作業課題: 以下のポリプロピレンシート成形に関する本文ブロックのうち、「得られたシートを角切りペレタ」を含む語句から「度170℃では良好であった。」までを一字も変えずに複製すること。「度170℃では良好であった。」の直後で止める。

本文ブロック:
<<<<
得られたシートを角切りペレターザー(朋来鉄工(株)製)を用い、2mm角のペレット状とし、更に、50mmφ単軸押出機(ナカタニ(株)製)にて加工温度170℃(実施例1)及び180℃(実施例2)にて溶融混練し、Tダイより膜状に押出し、一対の冷却ロールにより冷却し、厚さ0.3mmのシートを得た。次に、該シートを80℃の温水に浸漬し多孔体とした。得られた成形物の表面状態は、成形温度170℃にて肌荒れが認められたものの、成形温度180℃では良好であった。
【0035】
実施例3〜4
ポリプロピレン樹脂を融点146℃、メルトフローレート(230℃、21.18N)=8.0g/10分、密度=0.90g/cm3のポリプロピレンパウダー(チッソ(株)製、プロピレン−エチレンランダム共重合体)とし、成形加工温度を160、170℃とする以外は実施例1と同様に実施した。得られた成形物の表面状態は、成形温度160℃にて若干肌荒れが認められたものの、成形温度170℃では良好であった。
>>>>
提供データ:
<<<<
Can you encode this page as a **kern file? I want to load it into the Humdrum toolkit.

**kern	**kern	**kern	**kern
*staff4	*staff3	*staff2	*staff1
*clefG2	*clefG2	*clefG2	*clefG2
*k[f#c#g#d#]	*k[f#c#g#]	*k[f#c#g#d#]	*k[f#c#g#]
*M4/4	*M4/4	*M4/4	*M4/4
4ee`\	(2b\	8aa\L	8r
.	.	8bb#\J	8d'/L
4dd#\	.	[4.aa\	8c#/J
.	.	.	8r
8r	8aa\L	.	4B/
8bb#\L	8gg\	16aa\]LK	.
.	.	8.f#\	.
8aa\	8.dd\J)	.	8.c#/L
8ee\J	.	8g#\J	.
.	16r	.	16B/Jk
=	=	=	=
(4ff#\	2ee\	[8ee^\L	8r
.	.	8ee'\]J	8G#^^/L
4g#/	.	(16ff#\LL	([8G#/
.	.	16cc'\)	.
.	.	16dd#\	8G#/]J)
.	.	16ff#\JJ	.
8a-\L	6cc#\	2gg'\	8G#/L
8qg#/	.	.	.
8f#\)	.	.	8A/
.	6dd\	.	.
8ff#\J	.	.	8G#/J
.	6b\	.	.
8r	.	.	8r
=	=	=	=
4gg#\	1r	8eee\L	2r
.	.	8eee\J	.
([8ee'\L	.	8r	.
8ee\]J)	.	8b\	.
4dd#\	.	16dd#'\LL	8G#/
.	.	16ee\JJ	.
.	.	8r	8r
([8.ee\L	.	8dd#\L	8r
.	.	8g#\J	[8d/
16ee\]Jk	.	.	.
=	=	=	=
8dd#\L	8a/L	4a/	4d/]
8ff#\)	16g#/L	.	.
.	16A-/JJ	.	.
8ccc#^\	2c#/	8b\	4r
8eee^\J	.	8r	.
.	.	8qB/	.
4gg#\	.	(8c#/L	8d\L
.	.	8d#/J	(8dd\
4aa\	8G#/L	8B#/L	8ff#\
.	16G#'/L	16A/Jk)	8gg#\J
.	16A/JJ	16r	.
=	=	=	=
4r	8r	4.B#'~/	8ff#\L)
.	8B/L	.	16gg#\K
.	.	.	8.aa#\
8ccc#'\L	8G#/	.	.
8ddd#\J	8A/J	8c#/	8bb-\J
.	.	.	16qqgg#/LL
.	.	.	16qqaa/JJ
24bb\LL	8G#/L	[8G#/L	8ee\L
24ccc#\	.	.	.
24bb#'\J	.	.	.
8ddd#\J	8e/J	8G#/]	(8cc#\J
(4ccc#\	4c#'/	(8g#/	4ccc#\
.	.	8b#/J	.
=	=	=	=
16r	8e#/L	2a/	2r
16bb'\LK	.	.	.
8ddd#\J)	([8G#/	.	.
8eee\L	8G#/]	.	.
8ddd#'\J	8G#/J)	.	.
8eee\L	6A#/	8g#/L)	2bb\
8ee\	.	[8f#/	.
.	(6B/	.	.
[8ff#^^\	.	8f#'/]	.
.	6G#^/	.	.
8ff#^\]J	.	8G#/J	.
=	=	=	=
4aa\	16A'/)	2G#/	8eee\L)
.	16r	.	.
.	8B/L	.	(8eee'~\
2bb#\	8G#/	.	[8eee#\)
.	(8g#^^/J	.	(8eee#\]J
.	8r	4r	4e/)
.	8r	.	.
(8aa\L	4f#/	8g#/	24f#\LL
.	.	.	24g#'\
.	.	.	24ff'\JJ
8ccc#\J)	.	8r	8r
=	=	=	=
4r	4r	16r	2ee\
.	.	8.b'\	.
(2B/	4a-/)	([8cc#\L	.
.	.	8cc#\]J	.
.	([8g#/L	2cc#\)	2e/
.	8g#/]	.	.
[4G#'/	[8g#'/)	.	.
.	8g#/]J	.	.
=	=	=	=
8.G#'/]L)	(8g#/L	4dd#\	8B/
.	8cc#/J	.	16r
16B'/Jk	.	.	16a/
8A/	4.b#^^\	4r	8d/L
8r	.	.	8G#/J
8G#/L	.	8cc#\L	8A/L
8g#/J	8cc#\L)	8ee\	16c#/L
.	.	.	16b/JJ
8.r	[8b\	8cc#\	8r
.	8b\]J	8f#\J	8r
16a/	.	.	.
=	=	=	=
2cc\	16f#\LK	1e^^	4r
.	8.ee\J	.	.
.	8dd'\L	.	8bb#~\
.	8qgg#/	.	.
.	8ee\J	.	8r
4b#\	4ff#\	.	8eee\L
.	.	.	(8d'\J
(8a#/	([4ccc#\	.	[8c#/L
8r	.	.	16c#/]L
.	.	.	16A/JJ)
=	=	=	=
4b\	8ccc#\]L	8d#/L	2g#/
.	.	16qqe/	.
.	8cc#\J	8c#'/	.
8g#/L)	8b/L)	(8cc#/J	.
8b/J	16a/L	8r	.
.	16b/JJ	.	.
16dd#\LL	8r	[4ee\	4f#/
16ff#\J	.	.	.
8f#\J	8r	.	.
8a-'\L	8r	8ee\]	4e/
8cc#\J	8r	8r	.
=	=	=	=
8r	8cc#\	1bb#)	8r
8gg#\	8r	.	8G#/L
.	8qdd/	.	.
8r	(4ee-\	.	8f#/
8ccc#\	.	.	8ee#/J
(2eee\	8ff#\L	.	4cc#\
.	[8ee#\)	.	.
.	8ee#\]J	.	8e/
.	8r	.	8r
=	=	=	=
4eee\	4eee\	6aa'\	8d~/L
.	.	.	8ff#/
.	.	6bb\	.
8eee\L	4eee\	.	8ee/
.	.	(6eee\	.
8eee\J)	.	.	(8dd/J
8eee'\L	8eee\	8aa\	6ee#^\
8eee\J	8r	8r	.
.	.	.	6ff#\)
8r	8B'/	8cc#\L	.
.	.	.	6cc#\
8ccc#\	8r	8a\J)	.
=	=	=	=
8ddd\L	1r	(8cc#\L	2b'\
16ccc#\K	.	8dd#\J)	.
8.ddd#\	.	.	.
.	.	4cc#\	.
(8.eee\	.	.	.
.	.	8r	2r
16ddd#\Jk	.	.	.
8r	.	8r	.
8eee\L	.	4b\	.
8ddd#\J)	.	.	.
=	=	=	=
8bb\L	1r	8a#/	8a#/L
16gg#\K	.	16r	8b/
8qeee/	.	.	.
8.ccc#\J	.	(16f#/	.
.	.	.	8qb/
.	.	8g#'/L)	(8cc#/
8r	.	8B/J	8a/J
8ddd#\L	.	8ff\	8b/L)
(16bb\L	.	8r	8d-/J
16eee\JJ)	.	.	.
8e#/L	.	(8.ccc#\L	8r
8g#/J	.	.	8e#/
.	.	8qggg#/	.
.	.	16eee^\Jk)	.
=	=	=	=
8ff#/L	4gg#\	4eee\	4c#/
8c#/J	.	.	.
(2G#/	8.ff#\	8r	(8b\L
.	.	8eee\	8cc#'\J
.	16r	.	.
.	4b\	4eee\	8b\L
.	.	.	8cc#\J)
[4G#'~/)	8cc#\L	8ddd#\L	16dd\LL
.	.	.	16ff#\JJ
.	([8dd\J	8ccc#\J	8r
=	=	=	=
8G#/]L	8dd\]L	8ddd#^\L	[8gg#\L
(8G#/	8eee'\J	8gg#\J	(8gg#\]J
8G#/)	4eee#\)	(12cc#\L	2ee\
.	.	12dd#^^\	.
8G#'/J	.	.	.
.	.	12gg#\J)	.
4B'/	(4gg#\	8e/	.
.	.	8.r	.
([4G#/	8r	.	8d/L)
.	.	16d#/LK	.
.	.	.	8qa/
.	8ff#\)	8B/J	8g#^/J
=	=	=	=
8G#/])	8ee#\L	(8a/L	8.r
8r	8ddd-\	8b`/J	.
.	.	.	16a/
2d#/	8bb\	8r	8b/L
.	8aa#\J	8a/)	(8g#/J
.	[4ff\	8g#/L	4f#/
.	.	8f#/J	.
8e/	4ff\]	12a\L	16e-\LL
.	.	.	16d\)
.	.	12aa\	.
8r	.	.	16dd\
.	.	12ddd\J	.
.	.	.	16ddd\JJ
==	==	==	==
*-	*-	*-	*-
>>>>
課題の解答:
得られたシートを角切りペレターザー(朋来鉄工(株)製)を用い、2mm角のペレット状とし、更に、50mmφ単軸押出機(ナカタニ(株)製)にて加工温度170℃(実施例1)及び180℃(実施例2)にて溶融混練し、Tダイより膜状に押出し、一対の冷却ロールにより冷却し、厚さ0.3mmのシートを得た。次に、該シートを80℃の温水に浸漬し多孔体とした。得られた成形物の表面状態は、成形温度170℃にて肌荒れが認められたものの、成形温度180℃では良好であった。
【0035】
実施例3〜4
ポリプロピレン樹脂を融点146℃、メルトフローレート(230℃、21.18N)=8.0g/10分、密度=0.90g/cm3のポリプロピレンパウダー(チッソ(株)製、プロピレン−エチレンランダム共重合体)とし、成形加工温度を160、170℃とする以外は実施例1と同様に実施した。得られた成形物の表面状態は、成形温度160℃にて若干肌荒れが認められたものの、成形温度170℃では良好であった。